Plusieurs remarques s’imposent à l’examen des caractéristiques du parc nucléaire. Tout d’abord, contrairement à ce que l’on pourrait penser,
ce parc de réacteurs est encore jeune.
Conçu au cours des années 60, mis en service pendant les années 70 et 80, ce parc est d’un âge moyen à peine supérieur à celui du parc des réacteurs français, mais inférieur à celui du parc américain, et surtout du parc anglais. Dans les pays de l’Est, la vétusté se trouve plutôt du côté des centrales à combustible fossile, que du nucléaire.

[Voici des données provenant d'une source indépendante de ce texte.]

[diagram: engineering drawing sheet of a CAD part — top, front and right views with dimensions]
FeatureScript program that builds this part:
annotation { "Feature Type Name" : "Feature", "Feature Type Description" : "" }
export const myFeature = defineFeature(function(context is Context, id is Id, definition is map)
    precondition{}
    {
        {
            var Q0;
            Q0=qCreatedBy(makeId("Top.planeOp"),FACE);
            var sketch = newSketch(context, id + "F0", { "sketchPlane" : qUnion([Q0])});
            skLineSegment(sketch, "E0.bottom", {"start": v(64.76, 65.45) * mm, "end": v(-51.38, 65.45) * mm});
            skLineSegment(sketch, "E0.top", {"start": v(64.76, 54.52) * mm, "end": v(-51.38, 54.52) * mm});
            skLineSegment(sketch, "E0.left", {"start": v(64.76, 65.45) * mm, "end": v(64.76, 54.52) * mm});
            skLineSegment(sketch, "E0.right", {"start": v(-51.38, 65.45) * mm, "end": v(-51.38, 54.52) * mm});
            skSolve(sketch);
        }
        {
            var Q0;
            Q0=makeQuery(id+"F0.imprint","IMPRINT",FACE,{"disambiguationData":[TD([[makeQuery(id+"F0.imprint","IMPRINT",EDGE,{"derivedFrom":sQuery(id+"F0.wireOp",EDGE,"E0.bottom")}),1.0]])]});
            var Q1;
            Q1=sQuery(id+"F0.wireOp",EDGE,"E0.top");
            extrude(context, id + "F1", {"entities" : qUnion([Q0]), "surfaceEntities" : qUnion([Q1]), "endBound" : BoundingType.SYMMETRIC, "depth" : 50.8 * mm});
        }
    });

Cela constitue un paramètre important des politiques énergétiques de ces divers pays : indépendamment des options à long terme qui peuvent impliquer pour certains une sortie du nucléaire, la nécessité de rentabiliser au mieux les investissements existants les conduit à vouloir poursuivre le fonctionnement des réacteurs existants pour au moins toute la durée de vie initialement prévue.

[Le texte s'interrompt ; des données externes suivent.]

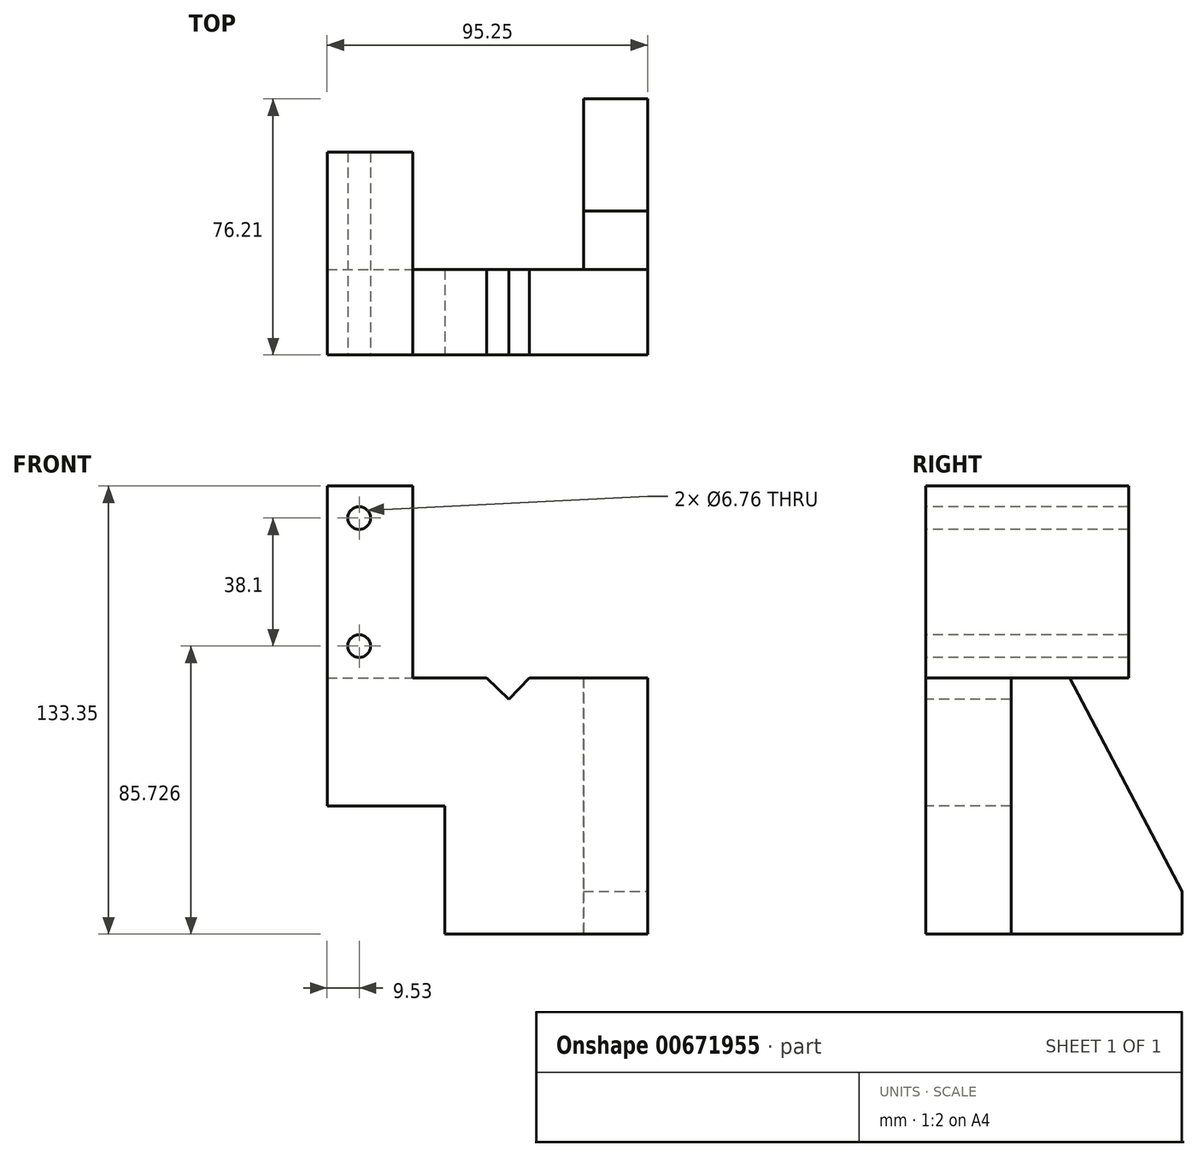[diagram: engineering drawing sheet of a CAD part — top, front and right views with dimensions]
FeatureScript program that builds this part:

Mis à part les deux réacteurs rapides, qui sont en fait des prototypes, tous les autres réacteurs en fonctionnement ou en construction, se classent en deux filières, les RBMK et les VVER.
Les
RBMK
, dérivés d’un concept plus ancien utilisé initialement pour la production du plutonium, sont tous installés en Russie à l’exception de ceux de Tchernobyl (Ukraine) et d’Ignalina (Lituanie). La conception de ces réacteurs est caractérisée par de nombreux tubes de force (1700) qui traversent les blocs du modérateur en graphite et contiennent les éléments combustibles (oxyde d’uranium) refroidis à l’eau bouillante. Ces réacteurs avaient l’intérêt de pouvoir être construits et assemblés sur site sans avoir à transporter de très gros composants. On peut les classer en trois groupes :
les six plus anciens (les numéros 1 et 2 de Sosnovy Bor, Kursk et Tchernobyl) dont le système de confinement était pratiquement inexistant ;
le plus récent, Smolensk 3, mis en service après l’accident de Tchernobyl, qui a été l’objet de nombreuses améliorations ;
les huit réacteurs intermédiaires qui constituent un groupe inhomogène, mais comportent en particulier un confinement partiel.